Ultraortodoxos protestan contra un supuesto pacto con Francisco

“Nunca ha habido amor entre nosotros. Pretenden que seamos amantes, pero en realidad hay odio”
Vestidos con pantalón negro y camisa blanca se manifestaron afuera de la tumba del rey David.
Vestidos con pantalón negro y camisa blanca se manifestaron afuera de la tumba del rey David. (Ahmad Gharabli/AFP)

Jerusalén

Decenas de ultraortodoxos judíos se manifestaron ayer junto a la iglesia que alberga el cenáculo, en el sureste de Jerusalén, para protestar contra un supuesto acuerdo secreto entre el gobierno de Israel y el Vaticano para que este templo quede bajo jurisdicción de la Iglesia católica.
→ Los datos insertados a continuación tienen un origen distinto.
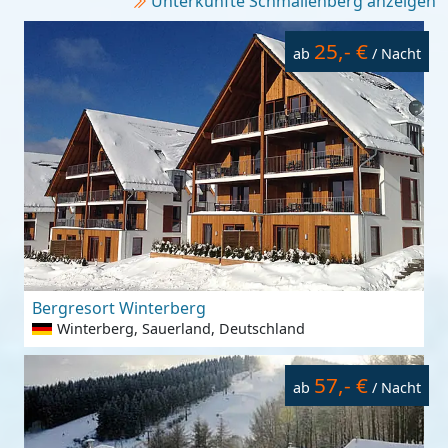
Unterkünfte Schmallenberg anzeigen
25,- €
ab
/ Nacht
Bergresort Winterberg
Winterberg, Sauerland, Deutschland
57,- €
ab
/ Nacht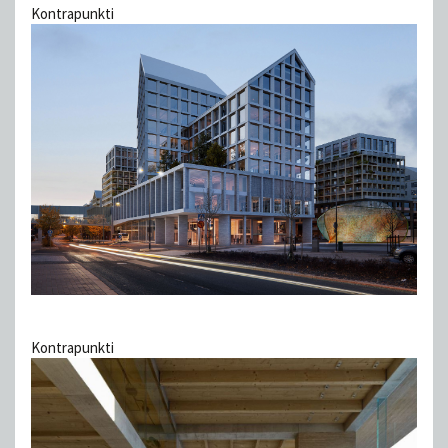
Kontrapunkti
Kontrapunkti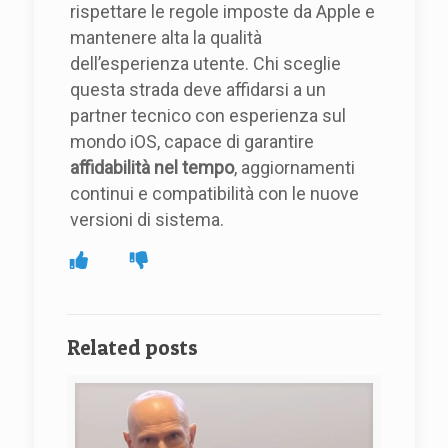
rispettare le regole imposte da Apple e
mantenere alta la qualità
dell’esperienza utente. Chi sceglie
questa strada deve affidarsi a un
partner tecnico con esperienza sul
mondo iOS, capace di garantire
affidabilità nel tempo
, aggiornamenti
continui e compatibilità con le nuove
versioni di sistema.
Related posts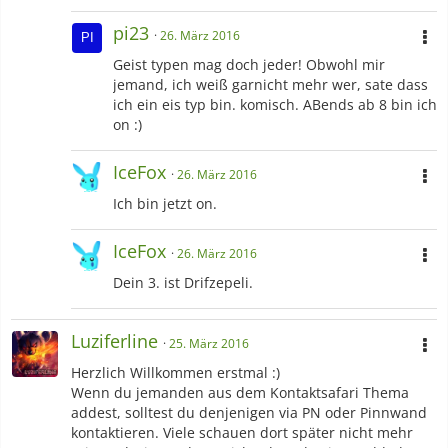
pi23
26. März 2016
Geist typen mag doch jeder! Obwohl mir
jemand, ich weiß garnicht mehr wer, sate dass
ich ein eis typ bin. komisch. ABends ab 8 bin ich
on :)
IceFox
26. März 2016
Ich bin jetzt on.
IceFox
26. März 2016
Dein 3. ist Drifzepeli.
Luziferline
25. März 2016
Herzlich Willkommen erstmal :)
Wenn du jemanden aus dem Kontaktsafari Thema
addest, solltest du denjenigen via PN oder Pinnwand
kontaktieren. Viele schauen dort später nicht mehr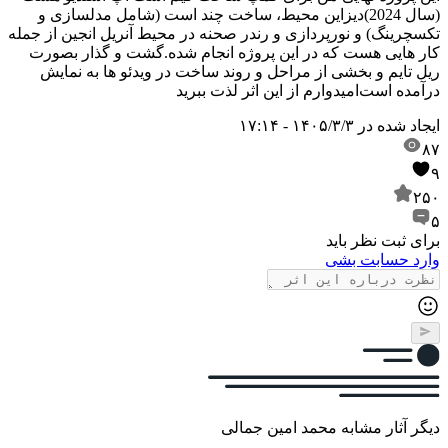
(سال 2024)
دیزاین محیط، ساخت چند است (شامل مدلسازی و
تکسچرینگ) و نورپردازی و رندر صحنه در محیط آنریل انجین از جمله
کار هایی هست که در این پروژه انجام شده.
گشت و گذار بصورت
ریل تایم و بخشی از مراحل و روند ساخت در ویدئو ها به نمایش
درآمده است
امیدوارم از این اثر لذت ببرید
ایجاد شده در
۱۴۰۵/۳/۳ - ۱۷:۱۴
۸۷
۹
۲۵۰
۵
برای ثبت نظر باید
وارد حسابت بشی
دیگر آثار مشابه محمد امین جمالی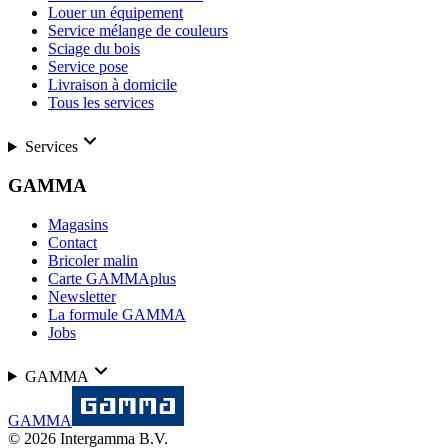
Louer un équipement
Service mélange de couleurs
Sciage du bois
Service pose
Livraison à domicile
Tous les services
Services
GAMMA
Magasins
Contact
Bricoler malin
Carte GAMMAplus
Newsletter
La formule GAMMA
Jobs
GAMMA
GAMMA
©
2026
Intergamma B.V.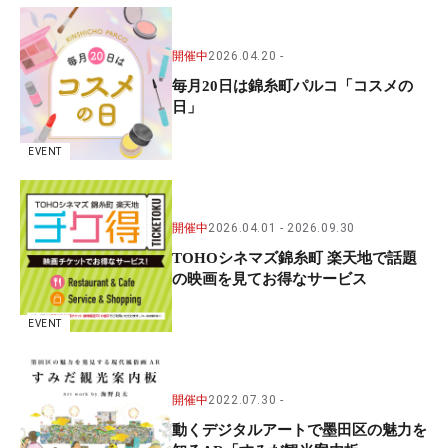
開催中
2026.04.20
毎月20日は錦糸町パルコ「コスメの
日」
EVENT
開催中
2026.04.01
2026.09.30
TOHOシネマズ錦糸町 楽天地で話題
の映画を見てお得なサービス
EVENT
開催中
2022.07.30
動くデジタルアートで墨田区の魅力を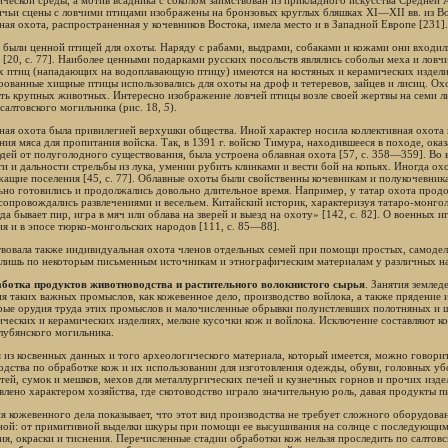
ической среды, а мотив всадника с соколом заимствован из прикладного искусства Средней Аз
чьи сцены с ловчими птицами изображены на бронзовых круглых бляшках XI—XII вв. из Во
ная охота, распространенная у кочевников Востока, имела место и в Западной Европе [231].
 были ценной птицей для охоты. Наряду с рабами, выдрами, собаками и кожами они входил
 [20, с. 77]. Наиболее ценными подарками русских посольств являлись собольи меха и лов
 птиц (нападающих на водоплавающую птицу) имеются на костяных и керамических изделия
рованные хищные птицы использовались для охоты на дроф и тетеревов, зайцев и лисиц. Охо
ть крупных животных. Интересно изображение ловчей птицы возле своей жертвы на семи л
салтовского могильника (рис. 18,
5
).
ная охота была привилегией верхушки общества. Иной характер носила коллективная охота в
ния мяса для пропитания войска. Так, в 1391 г. войско Тимура, находившееся в походе, ока
юдей от полуголодного существования, была устроена облавная охота [57, с. 358—359]. Во 
ти и дальности стрельбы из лука, умении рубить клинками и вести бой на копьях. Иногда ох
жащие поселения [45, с. 77]. Облавные охоты были свойственны кочевникам и полукочевника
ьно готовились и продолжались довольно длительное время. Например, у татар охота продол
сопровождались развлечениями и весельем. Китайский историк, характеризуя татаро-монгол
гда бывает пир, игра в мяч или облава на зверей и выезд на охоту» [142, с. 82]. О военных
ия и в эпосе тюрко-монгольских народов [111, с. 85—88].
вовала также индивидуальная охота членов отдельных семей при помощи простых, самоде
 лишь по некоторым письменным источникам и этнографическим материалам у различных н
ботка продуктов животноводства и растительного волокнистого сырья
. Занятия землед
ия таких важных промыслов, как кожевенное дело, производство войлока, а также прядение 
рые орудия труда этих промыслов и малочисленные обрывки полуистлевших полотняных и ш
ических и керамических изделиях, мелкие кусочки кож и войлока. Исключение составляют к
убянского могильника.
 из косвенных данных и того археологического материала, который имеется, можно говори
одства по обработке кож и их использовании для изготовления одежды, обуви, головных убо
тей, сумок и мешков, мехов для металлургических печей и кузнечных горнов и прочих издел
влено характером хозяйства, где скотоводство играло значительную роль, давая продукты п
я кожевенного дела показывает, что этот вид производства не требует сложного оборудова
ной: от примитивной выделки шкуры при помощи ее высушивания на солнце с последующи
ия, окраски и тиснения. Перечисленные стадии обработки кож нельзя проследить по салтов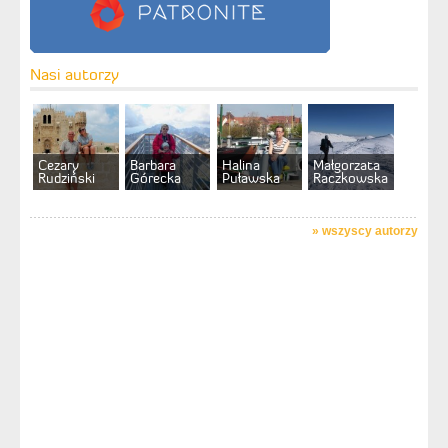
Nasi autorzy
Cezary
Barbara
Halina
Małgorzata
Rudziński
Górecka
Puławska
Raczkowska
»
wszyscy autorzy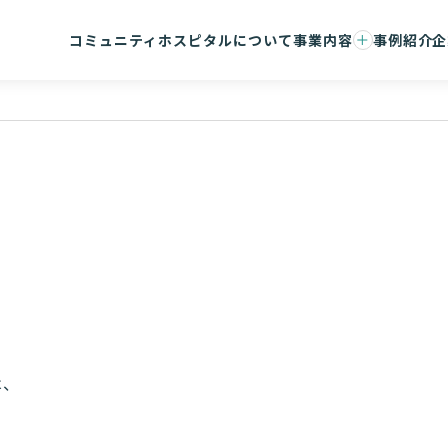
コミュニティホスピタルについて
事業内容
事例紹介
企
事業承継支援
会社概要
コンサルティング/ハンズオン支援
マネジメ
事務センター/医療DX
メンバー
は、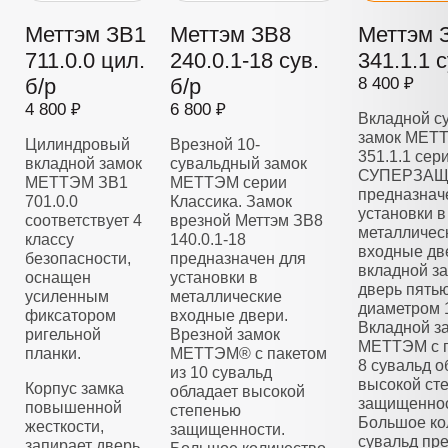
Меттэм ЗВ1
Меттэм ЗВ8
Меттэм 
711.0.0 цил.
240.0.1-18 сув.
341.1.1 с
б/р
б/р
8 400 ₽
4 800 ₽
6 800 ₽
Вкладной с
замок МЕТ
Цилиндровый
Врезной 10-
351.1.1 сер
вкладной замок
сувальдный замок
СУПЕРЗАЩ
МЕТТЭМ ЗВ1
МЕТТЭМ серии
предназнач
701.0.0
Классика. Замок
установки в
соответствует 4
врезной Меттэм ЗВ8
металличес
классу
140.0.1-18
входные дв
безопасности,
предназначен для
вкладной з
оснащен
установки в
дверь пять
усиленным
металлические
диаметром 
фиксатором
входные двери.
Вкладной з
ригельной
Врезной замок
МЕТТЭМ с п
планки.
МЕТТЭМ® с пакетом
8 сувальд о
из 10 сувальд
высокой ст
Корпус замка
обладает высокой
защищеннос
повышенной
степенью
Большое ко
жесткости,
защищенности.
сувальд пре
запирает дверь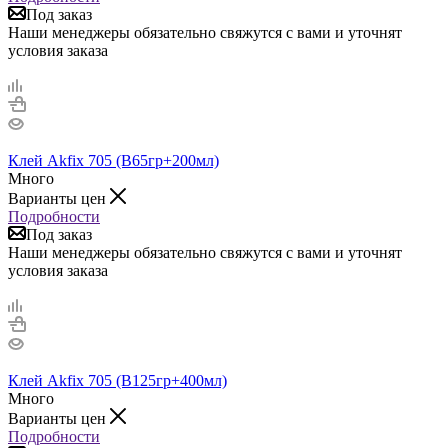
Под заказ
Наши менеджеры обязательно свяжутся с вами и уточнят
условия заказа
Клей Akfix 705 (В65гр+200мл)
Много
Варианты цен
Подробности
Под заказ
Наши менеджеры обязательно свяжутся с вами и уточнят
условия заказа
Клей Akfix 705 (В125гр+400мл)
Много
Варианты цен
Подробности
El complejo es sagrado para las tres grandes religiones monoteístas, ya que además de ser el lugar que santa Helena identificó como el de la Última Cena, los judíos consideran que alberga la tumba del rey David y los musulmanes otomanos lo usaron como mezquita.

“Estamos aquí para protestar por un acuerdo que no solo se hace a espaldas de la gente, sino que además lo niegan”, dijo Yosi, un haredim (ultraortodoxo) de 37 años.

Vestido con el tradicional pantalón negro y la camisa blanca con los flecos sagrados, Yosi calificó de “normales” las tensiones que han estallado en los últimos días a causa de los actos vandálicos de radicales judíos contra palestinos, cristianos y musulmanes.

“Nunca ha habido amor entre nosotros. Quieren que seamos amantes, pero en realidad hay odio Si echas un vistazo a la historia siempre ha sido así”, argumentó entre decenas de ultraortodoxos que se lamentaban por la supuesta decisión del Gobierno.

Avraham Goldstein, rabino jefe de la Yeshiva (escuela judía) alojada en el complejo del Cenáculo y la Tumba de David, aseguró que el lugar se ha convertido sobre todo en una atracción turística y que debería ser un ejemplo de convivencia entre las tres religiones.

“¿Por qué cambiar el estatus? Debe ser un lugar de peregrinación, de convivencia y de paz para todos”, subrayó Goldstein, quien dijo estar “feliz” de recibir y saludar en el edificio al papa Francisco en su próxima visita a Tierra Santa.

La propiedad del edificio que alberga el cenáculo, custodiado por los Franciscanos desde hace siglos, es parte de la agenda bilateral entre Israel y el Vaticano.